Swisher offered a tempered optimism. Unlike 2000, he noted, today’s private markets are more robust, with profitable late-stage companies like Databricks staying private longer and soaking up a lot of the capital. And the stakes are higher: this time, AI isn’t just moving workloads from on-prem to the cloud, it’s changing the workforce.
As AI agents begin to perform ongoing, dynamic tasks, the line between software and workforce blurs. This shift forces infrastructure to approximate human reliability: always-on, relational, and globally available. That means databases and distributed systems must act as the operational backbone for digital labor.
Building future-proof infrastructure with our community
A huge thank-you to our panelists for sharing their insights on how AI is reshaping the stack from the ground up, and gratitude to our partners and customers who are pushing the boundaries of what’s possible with resilient, distributed infrastructure.

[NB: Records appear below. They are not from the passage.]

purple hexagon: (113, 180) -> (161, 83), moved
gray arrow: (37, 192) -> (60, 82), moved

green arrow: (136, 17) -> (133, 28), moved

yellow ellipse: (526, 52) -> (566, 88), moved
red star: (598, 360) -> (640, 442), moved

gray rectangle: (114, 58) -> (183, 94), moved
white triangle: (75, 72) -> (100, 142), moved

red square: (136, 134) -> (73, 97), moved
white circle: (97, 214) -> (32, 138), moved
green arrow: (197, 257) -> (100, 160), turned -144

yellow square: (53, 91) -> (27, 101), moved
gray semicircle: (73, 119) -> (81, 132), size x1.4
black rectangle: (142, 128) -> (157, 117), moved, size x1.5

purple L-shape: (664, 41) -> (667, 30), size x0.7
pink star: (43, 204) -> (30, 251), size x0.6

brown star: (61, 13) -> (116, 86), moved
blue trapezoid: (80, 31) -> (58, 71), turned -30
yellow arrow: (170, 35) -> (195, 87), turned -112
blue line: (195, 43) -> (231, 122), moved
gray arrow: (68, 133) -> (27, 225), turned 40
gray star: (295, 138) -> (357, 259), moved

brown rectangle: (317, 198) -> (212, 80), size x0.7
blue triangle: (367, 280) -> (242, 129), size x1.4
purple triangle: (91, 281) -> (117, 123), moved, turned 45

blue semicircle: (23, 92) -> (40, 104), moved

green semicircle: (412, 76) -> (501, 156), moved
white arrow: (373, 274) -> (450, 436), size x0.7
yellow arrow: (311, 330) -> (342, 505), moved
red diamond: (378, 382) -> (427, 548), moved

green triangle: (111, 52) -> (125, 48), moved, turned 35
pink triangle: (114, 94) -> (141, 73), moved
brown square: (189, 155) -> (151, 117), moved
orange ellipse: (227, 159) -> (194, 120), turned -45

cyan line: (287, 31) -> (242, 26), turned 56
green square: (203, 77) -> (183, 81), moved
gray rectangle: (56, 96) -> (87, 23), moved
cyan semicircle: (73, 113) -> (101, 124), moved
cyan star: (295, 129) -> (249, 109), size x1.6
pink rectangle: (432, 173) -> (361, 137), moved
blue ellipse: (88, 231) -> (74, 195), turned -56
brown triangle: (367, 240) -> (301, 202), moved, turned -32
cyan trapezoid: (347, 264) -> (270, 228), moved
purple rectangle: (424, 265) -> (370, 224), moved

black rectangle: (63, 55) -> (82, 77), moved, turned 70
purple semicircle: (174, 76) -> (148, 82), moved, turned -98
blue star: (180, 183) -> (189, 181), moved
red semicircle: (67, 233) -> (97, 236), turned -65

In addition to the panel, Cockroach Connect was happy to host our partner, ClickHouse, and customer, Automation Anywhere, in sharing their stories. “CockroachDB + ClickHouse: Powering Real-Time AI” showcased how combining CockroachDB’s transactional strength with ClickHouse’s analytical speed enables real-time, customer-facing AI applications. The Automation Anywhere team led a session on “Scaling Agentic Process Automations,” which covered how CockroachDB underpins millions of global, fault-tolerant workflows.
Looking to 2026, we’re proud to power the data architectures that make this new AI era possible, and are inspired by the builders, customers, and partners leading the way.